Once we got going, the conversation began. We talked about all the usual topics, gracefully dancing around anything that might betray tactical information. We found other ways of communicating, too. Someone stacked their Sound control panel with all of the signature Ho! noises and staged mock battles and scientific discoveries for all to hear. That was devastatingly effective for one game until everyone started doing it. It became an art-form; eventually, the technique was used to tell jokes. We all got good at mimicking the aural ticks of game play with our voices. We could all say “Hurry Up!” in chorus, and our spaceward cursing was note-perfect.
As the night wore on and the galaxy tightened, some of us would surrender and step away from our machines, only to pull up a chair over the shoulder of a survivor. Sometimes, we’d take a look at multiple monitors to get the whole view of the universe, to better understand what had crushed us. Usually we’d stick with just one shoulder. Knowing too much before the game was finished ruined the magic, even for the spectators.
I’ve since played many multi-player computer games, both in single rooms and using wires to span oceans, but none have ever quite recaptured the flavor of those nights of Ho! we played in that cramped kitchen under that dim light. Some of this was the novelty. We were all used to playing machines, and the state of the art in machine opponents in those days wasn’t very good. Some of it, too, was that Spaceward Ho! is a very good game. It’s terrific fun. There was more, though.
Ho! was the first game I played that modeled a shared world in ways that Combat or Pong (or more modern examples, such as Wii Sports) do not. This is not to say that Combat or Pong or Wii Sports are not good games (they are) or terrific fun (very much so!) but they seem to get in the way. I am very aware that I am playing a game when I play those. The old Atari games don’t offer much immersion, and I can’t help but think that four people playing an rousing game of tennis while all facing the same direction seems a little silly.

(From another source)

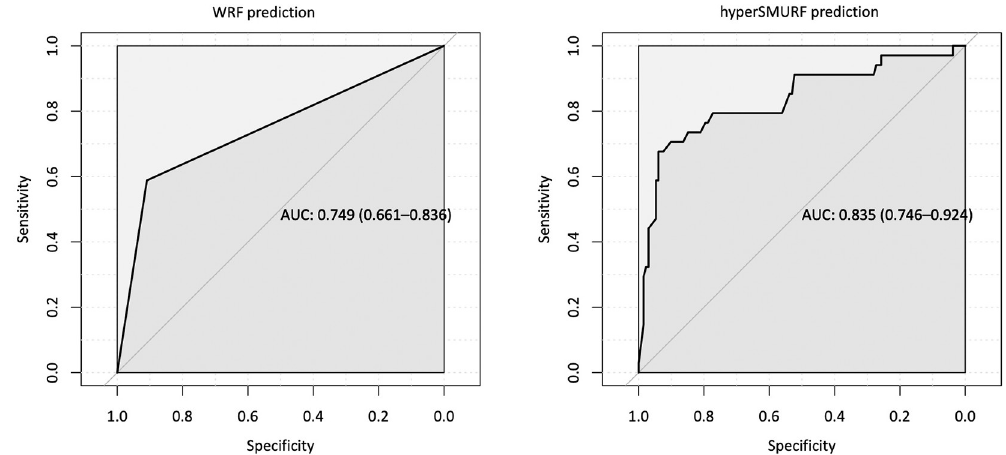
Fig 4. Receiver operating characteristic curves for the prediction of EI using weighted random forest (WRF, left) and hyper- ensemble of SMOTE under sampled random forests (HyperSMURF, right) methods. Areas under the curves are shown as the median and 95% confidence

Playing Ho! was not like that. We hid in the anonymity of the simple names and silly cowboy hats. We took chances. We made feints and sowed confusion. We tried to surprise each other and scrambled to survive the attacks when the strategies came back around to roost. Then, when the wreckage of the galaxy had been finally been claimed, we all sat back with our drinks and untangled what had happened. We swore and cursed each other over key battles and just how badly they had broken us. We unwound the history of the evening to discover how important each move had been in the grand scheme of the galaxy. In some ways, we had the most fun playing Ho! during the time we spent after we had coiled up the AppleTalk and put away the power strips.
In most of the multi-player gaming world, the story of the game is either a rigid narrative or inconsequential. Ho! was the first game we played that let us tell the story ourselves.